EXTRACTED ENTRIES below:

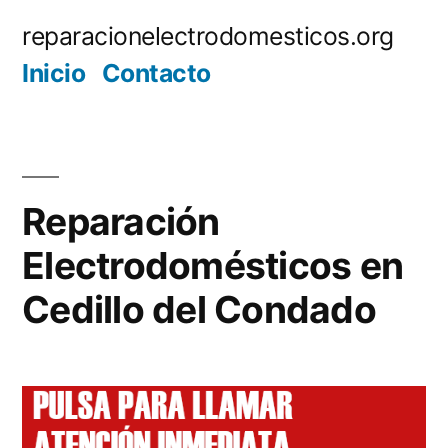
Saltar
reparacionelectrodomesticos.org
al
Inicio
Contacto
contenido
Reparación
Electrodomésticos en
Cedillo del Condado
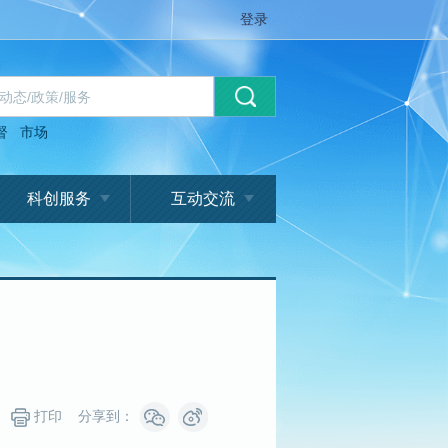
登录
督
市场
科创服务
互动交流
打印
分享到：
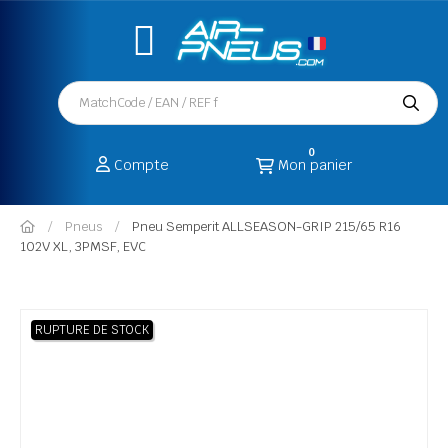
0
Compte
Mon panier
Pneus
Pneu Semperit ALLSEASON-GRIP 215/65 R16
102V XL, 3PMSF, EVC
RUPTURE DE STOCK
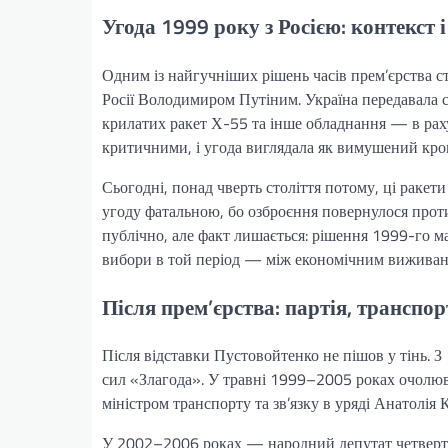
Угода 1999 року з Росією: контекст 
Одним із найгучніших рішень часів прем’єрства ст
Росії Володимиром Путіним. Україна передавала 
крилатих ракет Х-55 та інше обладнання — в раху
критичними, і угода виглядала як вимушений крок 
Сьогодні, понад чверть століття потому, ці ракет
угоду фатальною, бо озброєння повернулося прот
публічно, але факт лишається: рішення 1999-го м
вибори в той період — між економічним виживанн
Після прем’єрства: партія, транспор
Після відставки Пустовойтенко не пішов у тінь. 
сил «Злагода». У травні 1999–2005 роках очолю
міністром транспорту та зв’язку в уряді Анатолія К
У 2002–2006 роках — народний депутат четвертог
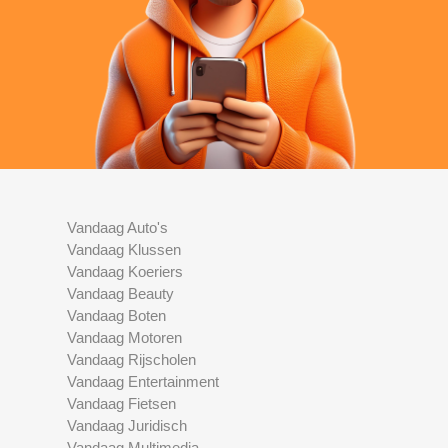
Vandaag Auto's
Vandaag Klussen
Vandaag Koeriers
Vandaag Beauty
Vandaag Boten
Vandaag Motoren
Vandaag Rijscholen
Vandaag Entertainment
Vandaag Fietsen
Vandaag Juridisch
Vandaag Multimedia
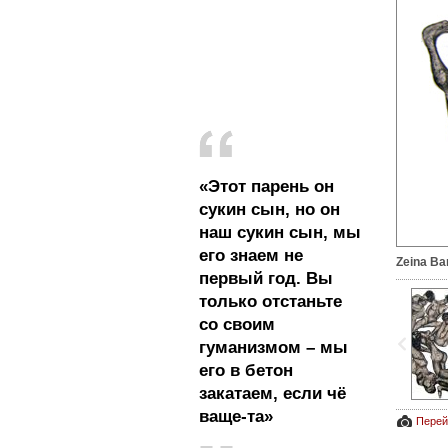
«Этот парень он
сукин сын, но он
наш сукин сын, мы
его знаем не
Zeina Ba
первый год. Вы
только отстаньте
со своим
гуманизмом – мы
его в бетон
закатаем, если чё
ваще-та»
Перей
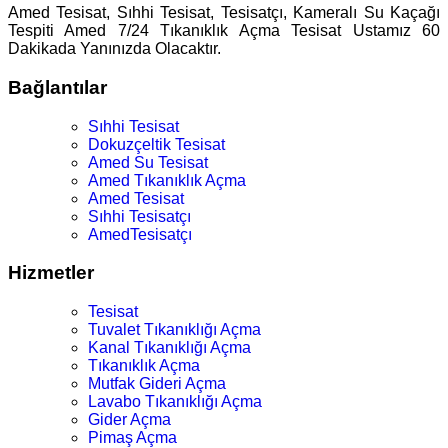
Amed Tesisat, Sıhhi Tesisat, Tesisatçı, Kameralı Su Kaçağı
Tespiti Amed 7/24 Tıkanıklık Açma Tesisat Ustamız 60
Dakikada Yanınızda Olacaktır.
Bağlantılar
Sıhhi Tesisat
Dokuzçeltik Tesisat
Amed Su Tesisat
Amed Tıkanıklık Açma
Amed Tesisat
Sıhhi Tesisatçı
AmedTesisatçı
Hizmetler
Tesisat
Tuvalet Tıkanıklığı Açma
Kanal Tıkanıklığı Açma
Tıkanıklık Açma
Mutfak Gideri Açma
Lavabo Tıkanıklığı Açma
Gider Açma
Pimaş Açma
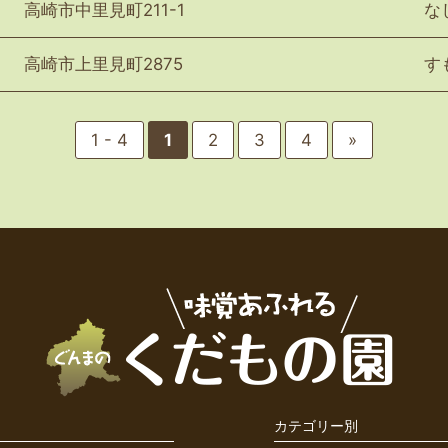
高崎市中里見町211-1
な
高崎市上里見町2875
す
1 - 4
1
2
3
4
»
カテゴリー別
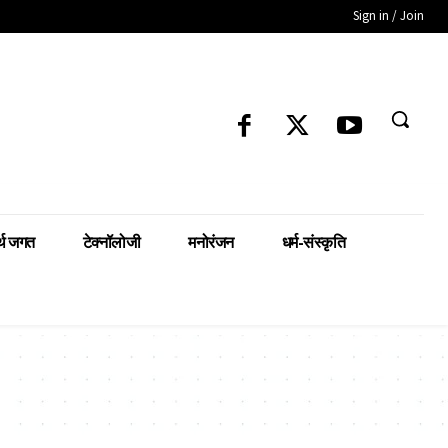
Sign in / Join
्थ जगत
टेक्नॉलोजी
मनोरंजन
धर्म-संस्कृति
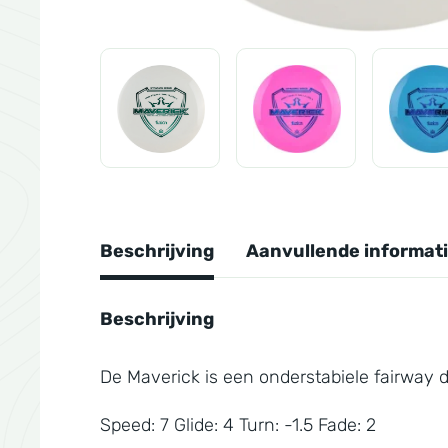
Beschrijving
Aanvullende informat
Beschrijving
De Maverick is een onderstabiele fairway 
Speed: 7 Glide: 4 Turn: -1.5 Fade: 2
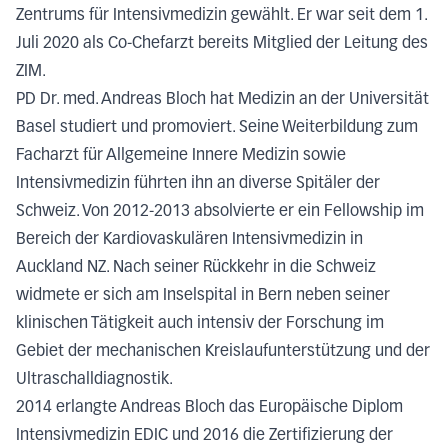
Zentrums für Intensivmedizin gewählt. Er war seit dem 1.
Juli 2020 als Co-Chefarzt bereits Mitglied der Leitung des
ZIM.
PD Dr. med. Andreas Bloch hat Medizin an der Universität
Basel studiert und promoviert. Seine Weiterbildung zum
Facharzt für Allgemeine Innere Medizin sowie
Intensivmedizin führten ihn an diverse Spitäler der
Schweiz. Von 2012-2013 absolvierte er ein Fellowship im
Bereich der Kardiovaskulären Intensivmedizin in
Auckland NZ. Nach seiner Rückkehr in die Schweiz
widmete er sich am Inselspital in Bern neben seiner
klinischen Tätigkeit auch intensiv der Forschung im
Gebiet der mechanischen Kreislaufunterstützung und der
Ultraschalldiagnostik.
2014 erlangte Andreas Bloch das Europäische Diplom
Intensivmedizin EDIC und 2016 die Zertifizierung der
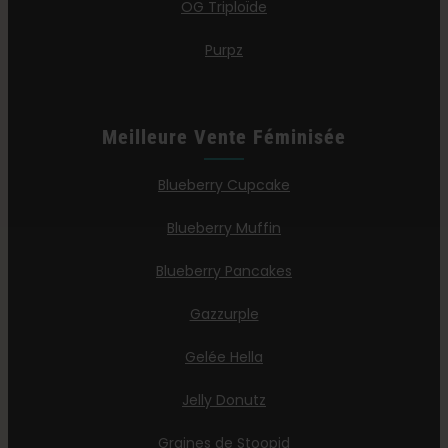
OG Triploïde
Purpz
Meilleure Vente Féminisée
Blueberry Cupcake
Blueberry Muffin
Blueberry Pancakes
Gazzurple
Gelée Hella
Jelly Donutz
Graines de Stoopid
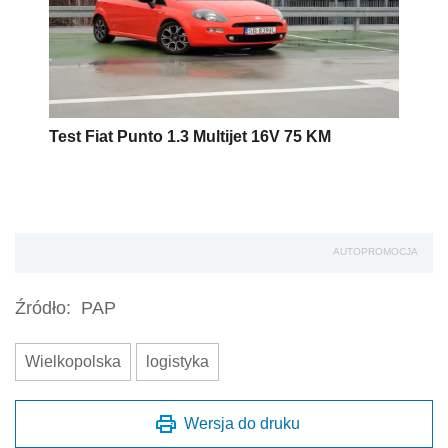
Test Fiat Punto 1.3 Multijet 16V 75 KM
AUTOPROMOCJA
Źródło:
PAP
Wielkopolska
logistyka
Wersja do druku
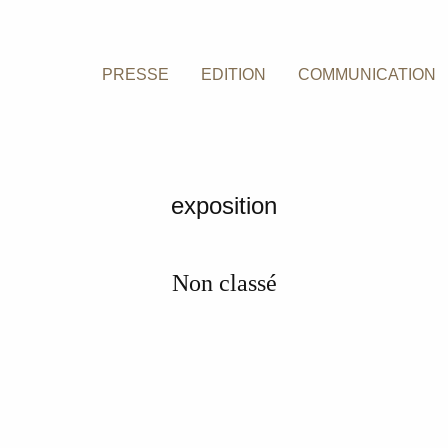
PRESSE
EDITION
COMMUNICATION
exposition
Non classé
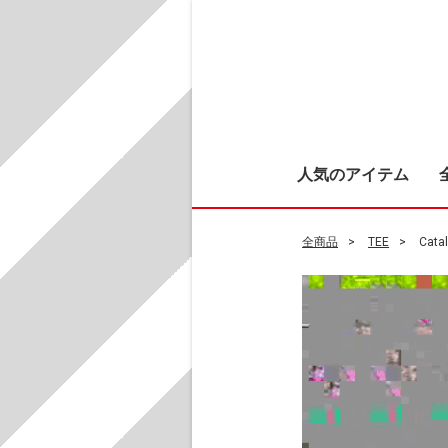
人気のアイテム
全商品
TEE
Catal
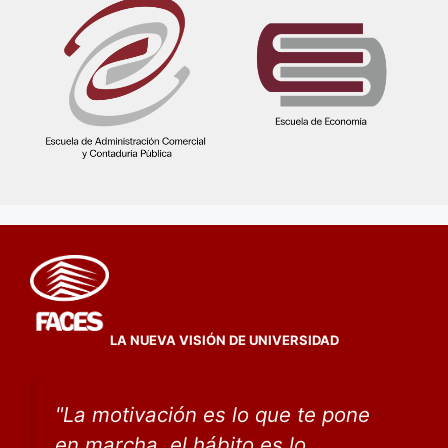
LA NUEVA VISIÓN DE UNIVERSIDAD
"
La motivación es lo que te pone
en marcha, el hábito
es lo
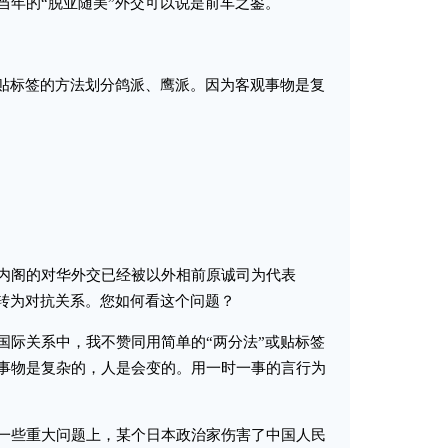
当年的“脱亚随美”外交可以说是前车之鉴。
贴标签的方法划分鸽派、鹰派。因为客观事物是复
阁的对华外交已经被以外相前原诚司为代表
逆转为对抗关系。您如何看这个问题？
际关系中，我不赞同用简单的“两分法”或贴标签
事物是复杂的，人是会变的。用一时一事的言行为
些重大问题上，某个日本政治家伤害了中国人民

End of EXTRACTED ENTRIES.

- [PROBLEM STATEMENT]: Please output, exactly as written, the lines above from the one holding "Mutfak Gideri Açma" through the one holding "PD Dr. med.", both included, with the pictures omitted.

- [EXERCISE RESULT]:
Mutfak Gideri Açma
Lavabo Tıkanıklığı Açma
Gider Açma
Pimaş Açma
高崎市中里見町211-1
な
高崎市上里見町2875
す
1 - 4
1
2
3
4
»
カテゴリー別
Sign in / Join
्थ जगत
टेक्नॉलोजी
मनोरंजन
धर्म-संस्कृति
Beschrijving
Aanvullende informat
Beschrijving
De Maverick is een onderstabiele fairway 
Speed: 7 Glide: 4 Turn: -1.5 Fade: 2
Zentrums für Intensivmedizin gewählt. Er war seit dem 1.
Juli 2020 als Co-Chefarzt bereits Mitglied der Leitung des
ZIM.
PD Dr. med. Andreas Bloch hat Medizin an der Universität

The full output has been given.